LOVE BANKS ARE FOR DEPOSITS, NOT WITHDRAWALS

Written by Mike and Shannon


When you meet someone new, you start from scratch. You've yet to invest in each other, but you haven't made any so-called withdrawals either. There's nothing but an empty bank account sitting in front of you. Or a love bank.


A Love Bank is a concept first developed in 1986 by Dr. William Harley. Inside all of us is a Love Bank with accounts in the names of everyone we know. Generally, these accounts are connected to those we are closest to; children, family members, close friends, and our partners and spouses.

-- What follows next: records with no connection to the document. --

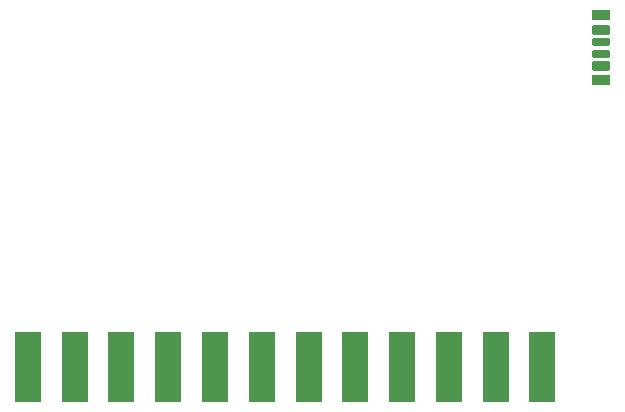
<source format=gbr>
%TF.GenerationSoftware,KiCad,Pcbnew,9.0.2-9.0.2-0~ubuntu24.10.1*%
%TF.CreationDate,2025-07-06T18:08:21+02:00*%
%TF.ProjectId,pet_joymate,7065745f-6a6f-4796-9d61-74652e6b6963,rev?*%
%TF.SameCoordinates,Original*%
%TF.FileFunction,Paste,Top*%
%TF.FilePolarity,Positive*%
%FSLAX46Y46*%
G04 Gerber Fmt 4.6, Leading zero omitted, Abs format (unit mm)*
G04 Created by KiCad (PCBNEW 9.0.2-9.0.2-0~ubuntu24.10.1) date 2025-07-06 18:08:21*
%MOMM*%
%LPD*%
G01*
G04 APERTURE LIST*
G04 Aperture macros list*
%AMRoundRect*
0 Rectangle with rounded corners*
0 $1 Rounding radius*
0 $2 $3 $4 $5 $6 $7 $8 $9 X,Y pos of 4 corners*
0 Add a 4 corners polygon primitive as box body*
4,1,4,$2,$3,$4,$5,$6,$7,$8,$9,$2,$3,0*
0 Add four circle primitives for the rounded corners*
1,1,$1+$1,$2,$3*
1,1,$1+$1,$4,$5*
1,1,$1+$1,$6,$7*
1,1,$1+$1,$8,$9*
0 Add four rect primitives between the rounded corners*
20,1,$1+$1,$2,$3,$4,$5,0*
20,1,$1+$1,$4,$5,$6,$7,0*
20,1,$1+$1,$6,$7,$8,$9,0*
20,1,$1+$1,$8,$9,$2,$3,0*%
G04 Aperture macros list end*
%ADD10RoundRect,0.175000X0.625000X-0.175000X0.625000X0.175000X-0.625000X0.175000X-0.625000X-0.175000X0*%
%ADD11RoundRect,0.200000X0.600000X-0.200000X0.600000X0.200000X-0.600000X0.200000X-0.600000X-0.200000X0*%
%ADD12RoundRect,0.225000X0.575000X-0.225000X0.575000X0.225000X-0.575000X0.225000X-0.575000X-0.225000X0*%
%ADD13R,2.200000X6.000000*%
G04 APERTURE END LIST*
D10*
%TO.C,J4*%
X128960000Y-105000000D03*
D11*
X128960000Y-102980000D03*
D12*
X128960000Y-101750000D03*
D10*
X128960000Y-104000000D03*
D11*
X128960000Y-106020000D03*
D12*
X128960000Y-107250000D03*
%TD*%
D13*
%TO.C,U3*%
X123985000Y-131500000D03*
X120025000Y-131500000D03*
X116065000Y-131500000D03*
X112105000Y-131500000D03*
X108145000Y-131500000D03*
X104185000Y-131500000D03*
X100225000Y-131500000D03*
X96265000Y-131500000D03*
X92305000Y-131500000D03*
X88345000Y-131500000D03*
X84385000Y-131500000D03*
X80425000Y-131500000D03*
%TD*%
M02*

</source>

When these people are associated with good feelings, deposits are made into their accounts. When they are associated with bad feelings, love units are withdrawn. People with positive balances tend to attract us more. Negative balances can push us away. Our emotions encourage us to be with people who consistently treat us well, and avoid those who repeatedly hurt us.

Like a bank works with money, more deposits than withdrawals will ensure healthy and successful relationships. Deposits should be easy. It's as simple as understanding what makes my partner or spouse happy? What are their key love languages? (See our blog A Healthy Marriage Equals Healthy Kids for more info on Love Languages.) What efforts do I repeatedly do that they recognize as an investment in them? It's as simple as that. Effort. The effort to deposit into your spouse, and the effort to withdraw as little as possible.

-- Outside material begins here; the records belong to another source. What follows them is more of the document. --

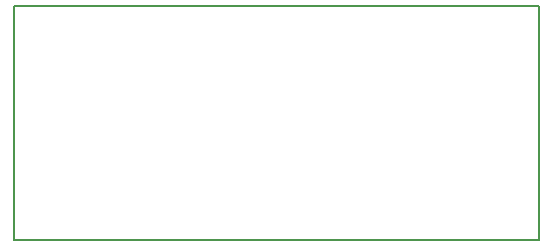
<source format=gm1>
G04 #@! TF.GenerationSoftware,KiCad,Pcbnew,no-vcs-found-44b118f~58~ubuntu16.04.1*
G04 #@! TF.CreationDate,2017-06-12T15:04:32+03:00*
G04 #@! TF.ProjectId,serial_gw_ATMEGA328P,73657269616C5F67775F41544D454741,rev?*
G04 #@! TF.FileFunction,Profile,NP*
%FSLAX46Y46*%
G04 Gerber Fmt 4.6, Leading zero omitted, Abs format (unit mm)*
G04 Created by KiCad (PCBNEW no-vcs-found-44b118f~58~ubuntu16.04.1) date Mon Jun 12 15:04:32 2017*
%MOMM*%
%LPD*%
G01*
G04 APERTURE LIST*
%ADD10C,0.100000*%
%ADD11C,0.150000*%
G04 APERTURE END LIST*
D10*
D11*
X70866000Y-93472000D02*
X70866000Y-73660000D01*
X115316000Y-93472000D02*
X70866000Y-93472000D01*
X115316000Y-73660000D02*
X115316000Y-93472000D01*
X70866000Y-73660000D02*
X115316000Y-73660000D01*
M02*

</source>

You can spend a lot of time and effort investing in your partner's love bank. But one careless withdrawal can erase it all. The investments required to build back from a costly withdrawal will take even more time and effort than the original deposits. If you think of a love bank as an emotional bank account you'll understand that trust is the biggest currency exchanged. It's an account based on how safe you or someone else feels with another person.


The trust you have or lack in someone works like a credit score. Good credit indicates responsibility, maturity and good decision making. Bad credit history shows a lack in all the aforementioned qualities and therefore a pretty good indicator that trust will be an area of concern. Repeated emotional NSFs, overdrafts and missed payments will be costly, just like in the real world.

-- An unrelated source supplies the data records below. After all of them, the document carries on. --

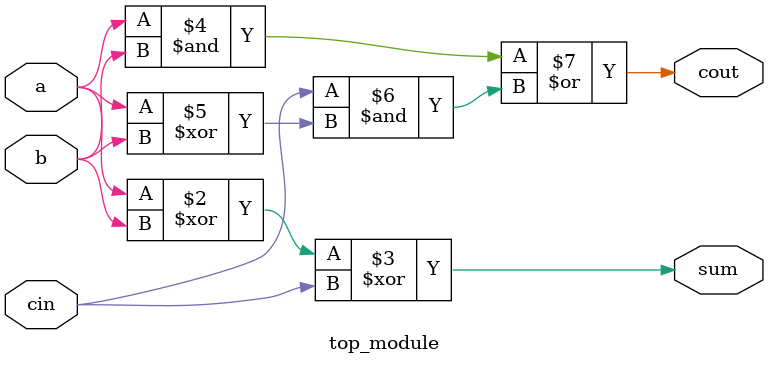
<source format=sv>
module top_module (
    input a,
    input b,
    input cin,
    output reg cout,
    output reg sum
);

    always @(*) begin
        sum = a ^ b ^ cin;
        cout = (a & b) | (cin & (a ^ b));
    end

endmodule

</source>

When you take a hit to your credit score, it sucks. You wonder how you can get back to where you were. The first time I made a withdrawal from the love bank Mike and I shared was horrible. I was disappointed in myself because the withdrawal wasn't worth it. It was frivolous spending without thinking about all the effort I'd put into my investment. It simply wasn't worth it.


The other analogy I use to describe the idea of a love bank is a whiteboard. Imagine you have an erasable whiteboard. When it's brand new, there's no hint of marker residue. The longer you have it, and the more you use it, a residue starts to get left behind. You can never get it quite as clean as when it was fresh out of the package.

Whether you use the analogy of a love bank or a whiteboard, the idea is, investing in your relationship is likely to give you a better return than if you don't.